Она разглядывала его костюм, рубашку, галстук. И поскольку он, смущенный, ответил не сразу, сказала изменившимся, почти угрожающим голосом:

— Надеюсь, уезжая, вы не прихватили кассу? Он не уловил смысла реплики, которую она продолжала развивать, словно собираясь расстаться с Мондом:

— Я, знаете ли, такими по горло сыта.

— Я не служащий.

— А кто же?

— Рантье.

Она снова внимательно взглянула на него. Что-то в облике спутника успокаивало ее.

— Допустим…

— Мелкий рантье.

Она, видимо, истолковала слово «мелкий» как «скупой», потому что странно посмотрела на стол, заставленный едой и бутылкой дорогого вина.

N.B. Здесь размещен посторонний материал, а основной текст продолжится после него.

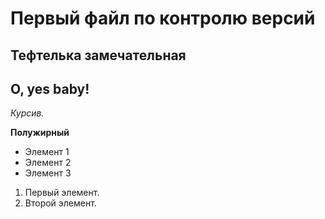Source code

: # Первый файл по контролю версий

## Тефтелька замечательная

## O, yes baby!

*Курсив.*

**Полужирный**

* Элемент 1
* Элемент 2
* Элемент 3

1. Первый элемент.
2. Второй элемент.

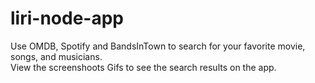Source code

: # liri-node-app
Use OMDB, Spotify and BandsInTown to search for your favorite movie, songs, and musicians.  
View the screenshoots Gifs to see the search results on the app.
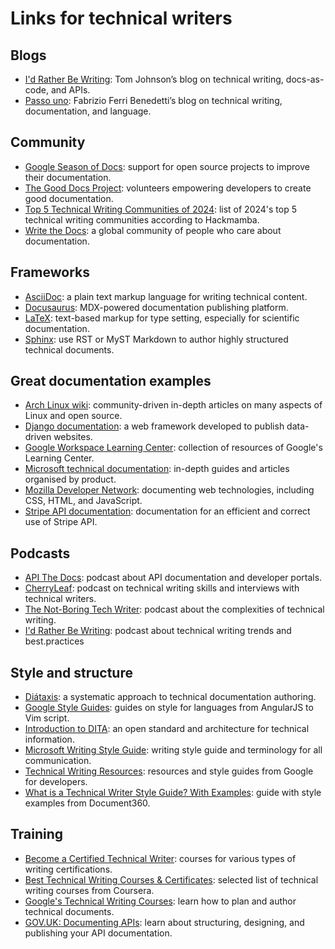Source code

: # Links for technical writers


## Blogs

- [I'd Rather Be Writing](https://idratherbewriting.com/): Tom Johnson’s blog on technical writing, docs-as-code, and APIs.
- [Passo uno](https://passo.uno/): Fabrizio Ferri Benedetti’s blog on technical writing, documentation, and language.

## Community

- [Google Season of Docs](https://developers.google.com/season-of-docs): support for open source projects to improve their documentation.
- [The Good Docs Project](https://www.thegooddocsproject.dev/): volunteers empowering developers to create good documentation.
- [Top 5 Technical Writing Communities of 2024](https://hackmamba.io/blog/2024/03/top-5-technical-writing-communities-of-2024/): list of 2024's top 5 technical writing communities according to Hackmamba.
- [Write the Docs](https://www.writethedocs.org/): a global community of people who care about documentation.

## Frameworks

- [AsciiDoc](https://asciidoc.org/): a plain text markup language for writing technical content.
- [Docusaurus](https://docusaurus.io/): MDX-powered documentation publishing platform.
- [LaTeX](https://www.latex-project.org/): text-based markup for type setting, especially for scientific documentation.
- [Sphinx](https://www.sphinx-doc.org/en/master/index.html): use RST or MyST Markdown to author highly structured technical documents.

## Great documentation examples

- [Arch Linux wiki](https://wiki.archlinux.org/): community-driven in-depth articles on many aspects of Linux and open source.
- [Django documentation](https://docs.djangoproject.com/en/): a web framework developed to publish data-driven websites.
- [Google Workspace Learning Center](https://support.google.com/a/users/answer/9389764?visit_id=638775740206409702-380102409&hl=en&rd=1): collection of resources of Google's Learning Center.
- [Microsoft technical documentation](https://learn.microsoft.com/en-us/docs/): in-depth guides and articles organised by product.
- [Mozilla Developer Network](https://developer.mozilla.org/en-US/): documenting web technologies, including CSS, HTML, and JavaScript.
- [Stripe API documentation](https://docs.stripe.com/api): documentation for an efficient and correct use of Stripe API.

## Podcasts

- [API The Docs](https://apithedocs.org/podcast): podcast about API documentation and developer portals.
- [CherryLeaf](https://www.cherryleaf.com/podcast/): podcast on technical writing skills and interviews with technical writers.
- [The Not-Boring Tech Writer](https://thenotboringtechwriter.com/): podcast about the complexities of technical writing.
- [I'd Rather Be Writing](https://idratherbewriting.com/podcasts/): podcast about technical writing trends and best.practices

## Style and structure

- [Diátaxis](https://diataxis.fr/): a systematic approach to technical documentation authoring.
- [Google Style Guides](https://google.github.io/styleguide/): guides on style for languages from AngularJS to Vim script.
- [Introduction to DITA](https://docs.oasis-open.org/dita/dita/v1.3/errata02/os/complete/part3-all-inclusive/archSpec/base/introduction-to-dita.html#introduction-to-dita): an open standard and architecture for technical information.
- [Microsoft Writing Style Guide](https://learn.microsoft.com/en-us/style-guide/welcome/): writing style guide and terminology for all communication.
- [Technical Writing Resources](https://developers.google.com/tech-writing/resources): resources and style guides from Google for developers.
- [What is a Technical Writer Style Guide? With Examples](https://document360.com/blog/technical-writer-style-guide/): guide with style examples from Document360.

## Training

- [Become a Certified Technical Writer](https://technicalwriterhq.com): courses for various types of writing certifications.
- [Best Technical Writing Courses & Certificates](https://www.coursera.org/courses?query=technical%20writing): selected list of technical writing courses from Coursera.
- [Google's Technical Writing Courses](https://developers.google.com/tech-writing): learn how to plan and author technical documents.
- [GOV.UK: Documenting APIs](https://www.gov.uk/guidance/how-to-document-apis): learn about structuring, designing, and publishing your API documentation.






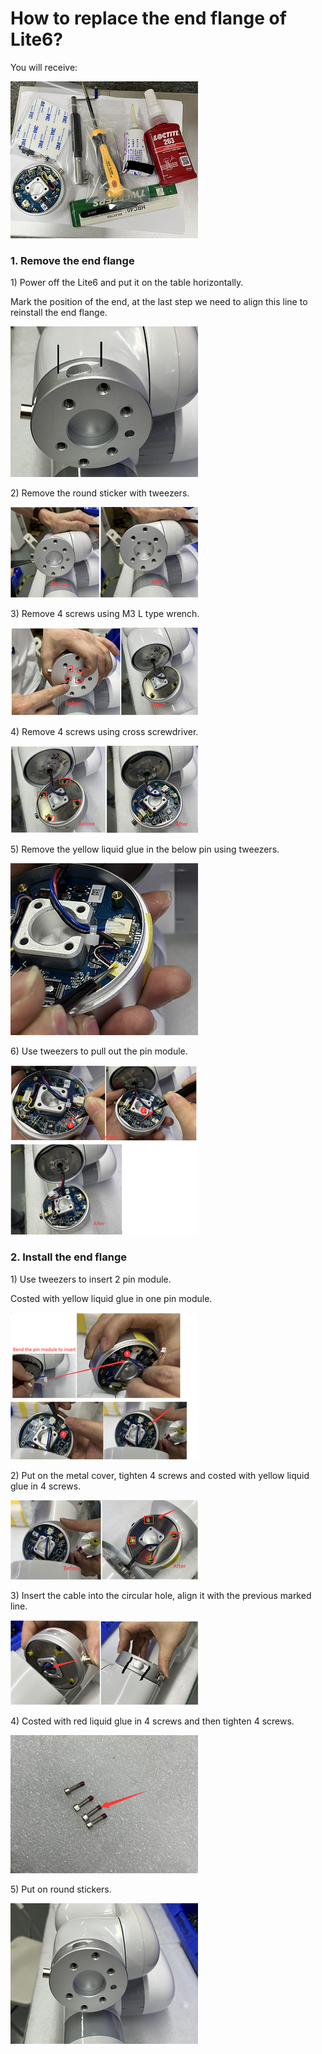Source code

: # How to replace the end flange of Lite6?

You will receive:

![](../assets/imgage1111.png)

### 1. Remove the end flange

1\) Power off the Lite6 and put it on the table horizontally.

Mark the position of the end, at the last step we need to align this line to reinstall the end flange.

![](../assets/img_1.png)

2\)  Remove the round sticker with tweezers.

![](../assets/img_2.png)

3\) Remove 4 screws using M3 L type wrench.

![](../assets/img_3.png)

4\) Remove 4 screws using cross screwdriver.

![](../assets/img_4.png) 

5\) Remove the yellow liquid glue in the below pin using tweezers.

![](../assets/img_6.png)

6\) Use tweezers to pull out the pin module.

![](../assets/img_7.png)

### 2. Install the end flange

1\) Use tweezers to insert 2 pin module.

Costed with yellow liquid glue in one pin module.

![](../assets/img_8.png)

2\) Put on the metal cover, tighten 4 screws and costed with yellow liquid glue in 4 screws.

![](../assets/img_9.png)

3\) Insert the cable into the circular hole, align it with the previous marked line.

![](../assets/img_10.png)

4\) Costed with red liquid glue in 4 screws and then tighten 4 screws.

![](../assets/img_11.png)

5\) Put on round stickers.

![](../assets/img_12.png)


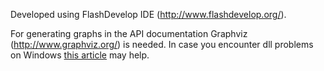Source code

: Developed using FlashDevelop IDE (<a href="http://www.flashdevelop.org/">http://www.flashdevelop.org/</a>).

For generating graphs in the API documentation Graphviz (<a href="http://www.graphviz.org/">http://www.graphviz.org/</a>) is needed.
In case you encounter dll problems on Windows <a href="http://superuser.com/questions/539923/graphviz-installation-does-not-work-dll-errors">this article</a> may help.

Кровь ударила г-ну Монду в голову. Он ничего не пил, лишь слегка омочил губы в запотевшем бокале, но все-таки чуть опьянел от ослепляющего света, бурлящей толпы, красного мяса лангуст, головокружительной суеты официантов, гула голосов, откровенности посетителей, надсаживавшихся, чтобы перекрыть шум и гам, звяканье вилок и тарелок.

— Интересно, где он сейчас?

И поскольку г-н Монд, не подумав, наивно спросил — кто, она пожала плечами, окончательно уяснив, с кем имеет дело.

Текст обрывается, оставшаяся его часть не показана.